Presenter: Lyle McPherson
Mentor: Ken Prehoda
Poster: 23
Major: Biochemistry
Cell polarity regulates important functions for metazoan cells, including epithelial, neuronal and stem cells. However, little is known about the molecular mechanisms that allow cells to establish cell polarity. aPKC, the kinase of the evolutionarily conserved Par complex, polarizes cellular proteins. In these polarized cells, protein polarization genetically downstream of aPKC maintains tissue integrity and establishes cell identity. For multiple aPKC substrates, phosphorylation induces protein polarization by displacing substrates from aPKCcontaining membrane domains. Despite the clear role of aPKC in establishing cell polarity the molecular mechanism by which aPKC’s kinase activity polarizes its substrates remains unclear.

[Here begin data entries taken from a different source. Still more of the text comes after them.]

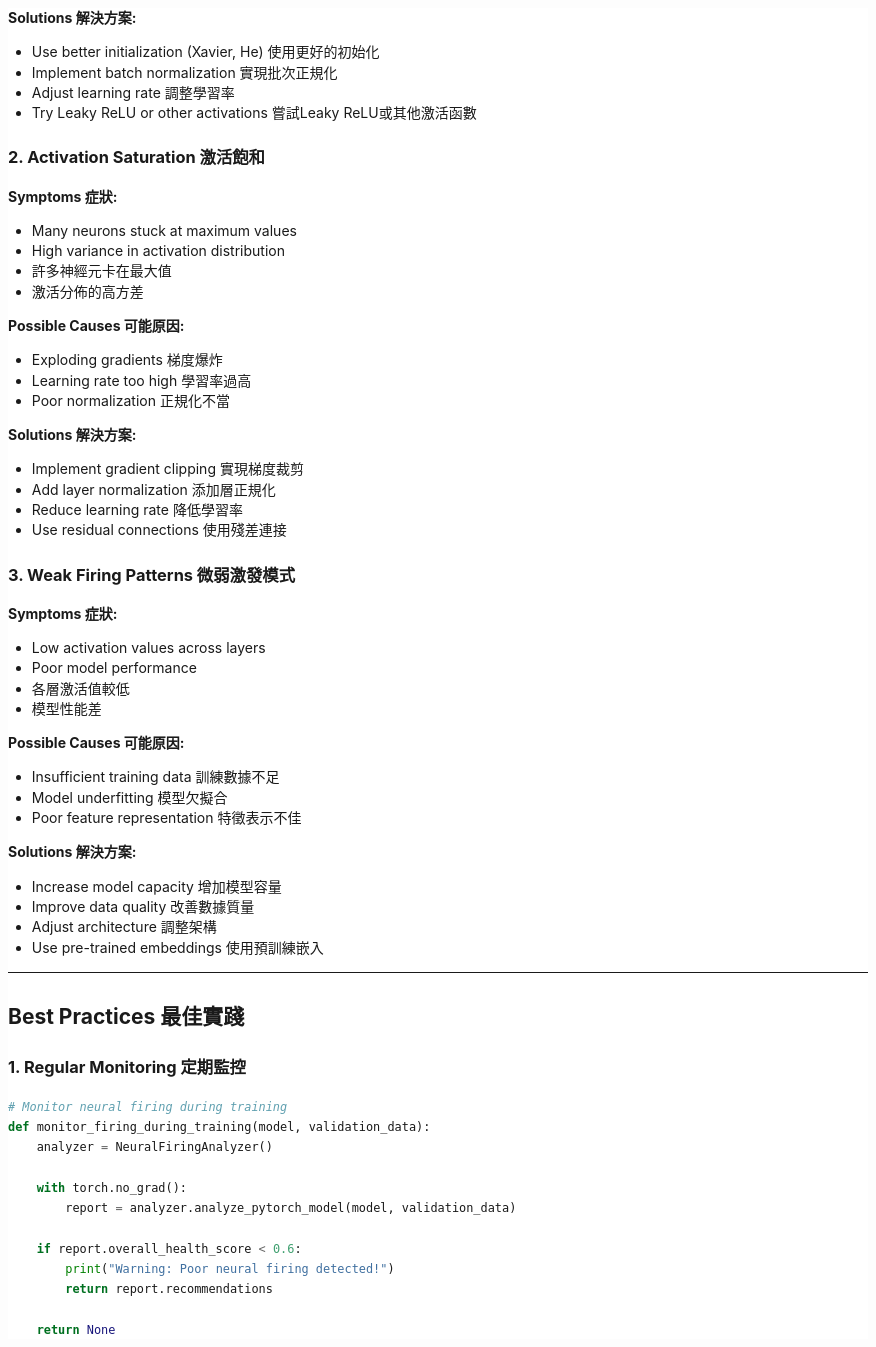 **Solutions 解決方案:**
- Use better initialization (Xavier, He) 使用更好的初始化
- Implement batch normalization 實現批次正規化
- Adjust learning rate 調整學習率
- Try Leaky ReLU or other activations 嘗試Leaky ReLU或其他激活函數

### 2. Activation Saturation 激活飽和

**Symptoms 症狀:**
- Many neurons stuck at maximum values
- High variance in activation distribution
- 許多神經元卡在最大值
- 激活分佈的高方差

**Possible Causes 可能原因:**
- Exploding gradients 梯度爆炸
- Learning rate too high 學習率過高
- Poor normalization 正規化不當

**Solutions 解決方案:**
- Implement gradient clipping 實現梯度裁剪
- Add layer normalization 添加層正規化
- Reduce learning rate 降低學習率
- Use residual connections 使用殘差連接

### 3. Weak Firing Patterns 微弱激發模式

**Symptoms 症狀:**
- Low activation values across layers
- Poor model performance
- 各層激活值較低
- 模型性能差

**Possible Causes 可能原因:**
- Insufficient training data 訓練數據不足
- Model underfitting 模型欠擬合
- Poor feature representation 特徵表示不佳

**Solutions 解決方案:**
- Increase model capacity 增加模型容量
- Improve data quality 改善數據質量
- Adjust architecture 調整架構
- Use pre-trained embeddings 使用預訓練嵌入

---

## Best Practices 最佳實踐

### 1. Regular Monitoring 定期監控

```python
# Monitor neural firing during training
def monitor_firing_during_training(model, validation_data):
    analyzer = NeuralFiringAnalyzer()
    
    with torch.no_grad():
        report = analyzer.analyze_pytorch_model(model, validation_data)
    
    if report.overall_health_score < 0.6:
        print("Warning: Poor neural firing detected!")
        return report.recommendations
    
    return None
```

We characterized the polarization mechanism of Numb, an aPKC substrate, using cell biology and biochemistry. We identified lipidbinding sites within Numb that mediate its recruitment to the cellular cortex by binding to negatively charged phospholipids. Additionally, we found that specific amino acids within these sites are phosphorylated by aPKC to inhibit lipid binding. Our findings suggest one mechanism for aPKCmediated cell polarity where aPKC polarizes Numb by phosphorylating it to inhibit cortical association thereby resulting in its polarization. We are currently investigating other domains of Numb containing aPKC phosphorylation sites to further our understanding of the molecular mechanisms behind this process. The mechanism of Numb’s polarization by aPKC illustrates to us a way that a kinase can induce cell polarity by destabilizing a protein’s membrane association in specific regions of the cell.